También muchos de los más reconocidos músicos nacionales han pisado las tablas del teatro del extremo norte; desde Valeriano y Blanca Uribe, que son los favoritos de las élites, hasta Juanita Lascarro, que es, como decía Victoria de los Ángeles, para minorías, porque es  extremadamente exquisita.

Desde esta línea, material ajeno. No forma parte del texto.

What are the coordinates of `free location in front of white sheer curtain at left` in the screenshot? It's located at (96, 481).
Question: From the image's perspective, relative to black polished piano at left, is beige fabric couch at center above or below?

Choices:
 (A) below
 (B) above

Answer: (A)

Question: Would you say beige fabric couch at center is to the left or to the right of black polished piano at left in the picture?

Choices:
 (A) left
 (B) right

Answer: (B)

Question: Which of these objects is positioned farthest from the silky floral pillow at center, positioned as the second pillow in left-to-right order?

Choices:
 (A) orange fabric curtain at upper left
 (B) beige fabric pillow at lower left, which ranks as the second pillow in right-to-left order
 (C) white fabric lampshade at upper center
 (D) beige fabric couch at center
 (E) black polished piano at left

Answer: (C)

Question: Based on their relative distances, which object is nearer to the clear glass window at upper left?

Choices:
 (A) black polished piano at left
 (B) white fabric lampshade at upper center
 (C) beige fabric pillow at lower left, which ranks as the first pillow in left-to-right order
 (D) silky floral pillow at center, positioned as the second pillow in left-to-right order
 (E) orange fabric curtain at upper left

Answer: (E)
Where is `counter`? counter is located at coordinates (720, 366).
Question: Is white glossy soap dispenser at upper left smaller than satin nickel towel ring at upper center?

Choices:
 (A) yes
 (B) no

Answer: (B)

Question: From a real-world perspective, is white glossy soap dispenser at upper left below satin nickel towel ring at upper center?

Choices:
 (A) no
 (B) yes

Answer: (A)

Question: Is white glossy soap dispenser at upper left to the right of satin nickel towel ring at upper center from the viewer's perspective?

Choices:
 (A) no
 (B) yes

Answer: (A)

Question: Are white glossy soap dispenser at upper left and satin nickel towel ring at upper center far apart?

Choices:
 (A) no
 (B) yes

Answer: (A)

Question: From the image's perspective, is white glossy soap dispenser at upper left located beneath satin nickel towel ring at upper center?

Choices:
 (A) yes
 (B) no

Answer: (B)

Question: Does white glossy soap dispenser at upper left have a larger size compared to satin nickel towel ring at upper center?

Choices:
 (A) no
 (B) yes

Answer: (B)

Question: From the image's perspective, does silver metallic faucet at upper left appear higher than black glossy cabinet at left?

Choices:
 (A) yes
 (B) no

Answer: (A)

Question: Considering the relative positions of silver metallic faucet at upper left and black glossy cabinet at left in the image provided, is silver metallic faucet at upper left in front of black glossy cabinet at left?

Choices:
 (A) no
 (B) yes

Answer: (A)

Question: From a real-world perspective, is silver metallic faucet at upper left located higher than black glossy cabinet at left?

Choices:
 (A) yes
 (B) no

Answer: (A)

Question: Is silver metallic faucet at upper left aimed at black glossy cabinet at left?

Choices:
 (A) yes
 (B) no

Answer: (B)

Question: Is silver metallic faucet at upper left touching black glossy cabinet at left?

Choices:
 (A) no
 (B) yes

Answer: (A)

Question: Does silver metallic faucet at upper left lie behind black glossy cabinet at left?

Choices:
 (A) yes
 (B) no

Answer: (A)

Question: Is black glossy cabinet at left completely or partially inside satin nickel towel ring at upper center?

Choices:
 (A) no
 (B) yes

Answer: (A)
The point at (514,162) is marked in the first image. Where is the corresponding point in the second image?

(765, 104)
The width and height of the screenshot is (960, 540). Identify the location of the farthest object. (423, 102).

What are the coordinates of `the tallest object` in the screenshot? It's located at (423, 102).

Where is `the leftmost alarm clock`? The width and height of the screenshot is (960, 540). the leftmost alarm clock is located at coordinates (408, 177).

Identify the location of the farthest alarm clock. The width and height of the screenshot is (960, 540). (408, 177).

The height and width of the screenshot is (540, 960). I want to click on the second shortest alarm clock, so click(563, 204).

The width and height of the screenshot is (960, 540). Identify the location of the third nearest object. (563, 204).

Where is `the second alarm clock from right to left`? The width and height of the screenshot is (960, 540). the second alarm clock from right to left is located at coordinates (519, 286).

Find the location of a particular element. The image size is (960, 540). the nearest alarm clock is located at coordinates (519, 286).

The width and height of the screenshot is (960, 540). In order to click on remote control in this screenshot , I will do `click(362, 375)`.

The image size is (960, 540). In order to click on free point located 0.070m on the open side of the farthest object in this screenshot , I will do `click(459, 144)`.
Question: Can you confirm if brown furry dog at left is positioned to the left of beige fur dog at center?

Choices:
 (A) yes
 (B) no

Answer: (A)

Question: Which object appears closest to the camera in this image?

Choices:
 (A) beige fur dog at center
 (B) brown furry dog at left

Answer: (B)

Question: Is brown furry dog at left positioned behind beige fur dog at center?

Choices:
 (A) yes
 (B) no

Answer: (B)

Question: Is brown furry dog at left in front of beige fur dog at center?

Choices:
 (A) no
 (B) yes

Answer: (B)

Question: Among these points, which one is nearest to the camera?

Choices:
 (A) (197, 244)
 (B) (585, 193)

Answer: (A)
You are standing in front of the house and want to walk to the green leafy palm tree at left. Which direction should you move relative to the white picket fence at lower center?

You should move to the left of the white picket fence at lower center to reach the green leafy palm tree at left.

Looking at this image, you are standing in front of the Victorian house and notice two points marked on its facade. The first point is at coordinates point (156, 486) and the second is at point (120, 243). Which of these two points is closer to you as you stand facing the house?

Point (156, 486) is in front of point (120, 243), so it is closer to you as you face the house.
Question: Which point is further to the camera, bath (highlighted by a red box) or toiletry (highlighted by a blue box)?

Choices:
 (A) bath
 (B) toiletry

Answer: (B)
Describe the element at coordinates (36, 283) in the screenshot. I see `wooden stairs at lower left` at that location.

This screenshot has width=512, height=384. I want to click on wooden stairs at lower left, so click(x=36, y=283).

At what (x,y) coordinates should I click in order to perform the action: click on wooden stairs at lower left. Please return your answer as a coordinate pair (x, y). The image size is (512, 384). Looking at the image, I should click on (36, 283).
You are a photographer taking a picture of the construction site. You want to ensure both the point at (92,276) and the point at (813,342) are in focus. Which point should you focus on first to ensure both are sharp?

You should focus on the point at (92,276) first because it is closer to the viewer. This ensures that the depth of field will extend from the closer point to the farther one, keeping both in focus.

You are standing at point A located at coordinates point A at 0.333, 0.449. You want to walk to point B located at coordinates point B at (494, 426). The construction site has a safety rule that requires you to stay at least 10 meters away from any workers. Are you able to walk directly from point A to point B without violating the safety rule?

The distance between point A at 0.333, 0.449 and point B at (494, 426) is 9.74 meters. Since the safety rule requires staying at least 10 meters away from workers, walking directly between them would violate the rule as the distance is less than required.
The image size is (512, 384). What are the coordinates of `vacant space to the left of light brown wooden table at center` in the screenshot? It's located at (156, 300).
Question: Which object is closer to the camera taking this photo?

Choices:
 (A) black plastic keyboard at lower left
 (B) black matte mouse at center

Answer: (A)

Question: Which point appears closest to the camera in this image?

Debut de “la pianista negra” en el Mayor

Faltaba Teresa Gómez. Que de los músicos colombianos es la guerrera. La que cada cierto tiempo emerge de sus propias cenizas. La que renació de las cenizas de sus orígenes, de las de su raza, de los atropellos de los calabozos de los temibles tiempos del Estatuto de Seguridad del presidente Turbay, y sobre todo, la que tiene que renacer todos los días de la realidad de ser una pianista negra en una sociedad racista, así el Establecimiento musical lo niegue. Pero también la que vive esa experiencia gracias a la música. Pésele a quien le pese: ¡Qué más quiere esa negra! dijo airada hace casi veinte años un miembro de la junta de programación de una de nuestras instituciones musicales.

 

Nunca ha sido, ni será, la pianista de la élite. Así algunos miembros del jet-set criollo encuentren encantador y meritorio que una negra toque el piano.

 

Pues bien. Debutó Teresa en el Mayor. Coincidiendo con los cinco años de la inauguración de la sala y, como era de esperarse, con la Filarmónica de Bogotá, que de las instituciones sinfónicas de Bogotá, es la que tiene el talante para ello.

 

Lo hizo con el Concierto para piano y orquesta del italiano Carlos Jachino, de 1957. Demostró que sigue siendo la pianista de siempre y gran favorita del público; del de verdad, porque ni un solo delegado del jet-set criollo estaba en la sala –estaba, sí- el presidente Betancur, que de los políticos colombianos ha sido quien, en su momento, le tendió la mano- estaban los melómanos, los que la admiran y los que siguen a la Filarmónica, vaya a donde vaya.

 

En el Jachino Teresa exhibió las agallas de la intérprete vigorosa, de sonido telúrico y medido control para el primer movimiento, cuya cadenza puede dejar sin aliento al más avezado intérprete. Fue delicada en las atmósferas de armonías sugestivas del segundo y muy lírica y flexible en el movimiento final.

 

No fue en vano el aplauso tan cariñoso con el que el público la recibió cuando apareció en escena. También la orquesta tuvo una actuación brillante, las frases de gran aliento del movimiento final fueron francamente gloriosas. Buen trabajo del director Leonardo Marulanda, y de los músicos, desde luego.

 

La noche tuvo duende. Porque el programa abrió con Goé Pararí: canto después de la muerte, del año 1982, de Jesús Pinzón Urrea. El lenguaje musical de Pinzón, gana con el tiempo y el auditorio de la noche del viernes estaba en condiciones de disfrutar, óigase bien, de disfrutar una obra cuya orquestación es todo un alarde de imaginación tímbrica que rinde homenaje a culturas ancestrales del país. Una vez más, hubo entrega por parte de la orquesta y compromiso del director Marulanda. También calidad en el trabajo del Coro del Conservatorio, que dirige Elsa Gutiérrez: luego de oír esta actuación, ¿No debería ya medírsele a la Pasión de San Lukas de Pendercki?

La segunda parte del programa trajo la Sinfonía nº 1 de Rachmaninov, la que le permitió al compositor, como le ha pasado tantas veces a Teresa: renacer de sus cenizas.